Read: 14 July, 2014
Thomas the White Court vampire makes a reappearance when he asks Dresden to help protect a porn movie director from a dangerous entropy curse. Meanwhile, Mavra of the Black Court vampires has returned, and she’s out to kill Dresden.
After the last few books, it was nice to see Harry move away from the “save the world from imminent destruction” plotline and instead focus on the “save Harry from imminent destruction” model. There are only so many times in a row that I can keep up my suspension of disbelief in the face of world destruction that can only be averted by one person.
Unfortunately, the Mavra subplot felt a little tacked on. I think Butcher felt it was necessary to pad out a central plot that really didn’t have too much substance to it (readers – and even Dresden himself – immediately suspect the correct baddies) and as an excuse to bring in Ebenezer to speak to the personal reveals that occur in the book, but the plot itself does very little. Harry is attacked, he fends off his initial attacker, decides to go on the offensive, does so, kills the baddie, oops but did he really? So, in the end, Mavra came and went with no impact in the story (except for an injury that may or may not be important later in subsequent books, and a couple of reveals that really could have been made through other means).

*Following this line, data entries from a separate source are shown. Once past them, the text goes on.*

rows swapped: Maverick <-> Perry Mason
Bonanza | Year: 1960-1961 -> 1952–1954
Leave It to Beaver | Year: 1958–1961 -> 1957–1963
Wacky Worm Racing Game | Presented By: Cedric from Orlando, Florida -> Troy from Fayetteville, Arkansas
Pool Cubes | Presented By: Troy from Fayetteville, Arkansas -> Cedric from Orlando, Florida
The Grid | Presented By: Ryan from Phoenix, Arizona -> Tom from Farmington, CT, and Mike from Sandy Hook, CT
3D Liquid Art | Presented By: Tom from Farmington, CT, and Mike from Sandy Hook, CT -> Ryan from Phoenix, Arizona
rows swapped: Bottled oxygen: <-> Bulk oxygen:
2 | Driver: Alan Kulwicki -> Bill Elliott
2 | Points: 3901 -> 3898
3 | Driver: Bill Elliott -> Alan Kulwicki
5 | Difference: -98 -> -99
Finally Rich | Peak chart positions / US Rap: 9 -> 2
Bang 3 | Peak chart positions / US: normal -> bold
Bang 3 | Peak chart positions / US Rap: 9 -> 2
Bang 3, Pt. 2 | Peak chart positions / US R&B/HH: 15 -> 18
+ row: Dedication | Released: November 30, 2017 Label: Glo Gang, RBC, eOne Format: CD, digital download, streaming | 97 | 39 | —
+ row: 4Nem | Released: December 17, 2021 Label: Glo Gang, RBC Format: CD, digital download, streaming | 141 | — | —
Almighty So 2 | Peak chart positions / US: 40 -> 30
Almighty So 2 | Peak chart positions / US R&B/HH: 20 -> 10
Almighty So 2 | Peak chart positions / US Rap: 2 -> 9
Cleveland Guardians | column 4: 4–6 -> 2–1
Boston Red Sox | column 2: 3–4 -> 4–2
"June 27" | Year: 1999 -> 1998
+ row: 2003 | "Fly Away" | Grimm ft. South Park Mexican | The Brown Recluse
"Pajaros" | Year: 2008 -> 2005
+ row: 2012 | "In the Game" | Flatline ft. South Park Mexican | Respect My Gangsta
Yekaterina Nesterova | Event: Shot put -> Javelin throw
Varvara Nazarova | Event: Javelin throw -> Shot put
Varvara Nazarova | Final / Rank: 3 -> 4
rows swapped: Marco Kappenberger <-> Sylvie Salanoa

The personal reveals are clichés, but Butcher handles them well by doing the literary equivalent of having large neon signs on them reading: “Hey, look, a cliché! Right here! Isn’t this just sooo trite? Haha!” It works. Over and over again, I reached for a grown and pulled out a chuckle instead.
The series is getting more interesting now that there is an expanded cast of characters, and they’re all amassing a fair bit of depth. This book, in particular, felt like a pause in the action to focus on moving character arcs forward. Unfortunately, both major plotlines felt forced, coming into play just so that Harry can have his big personal reveals. Even so, and even with the occasional sloppiness (how many breakfasts does Harry need in one day?), it was a fun read.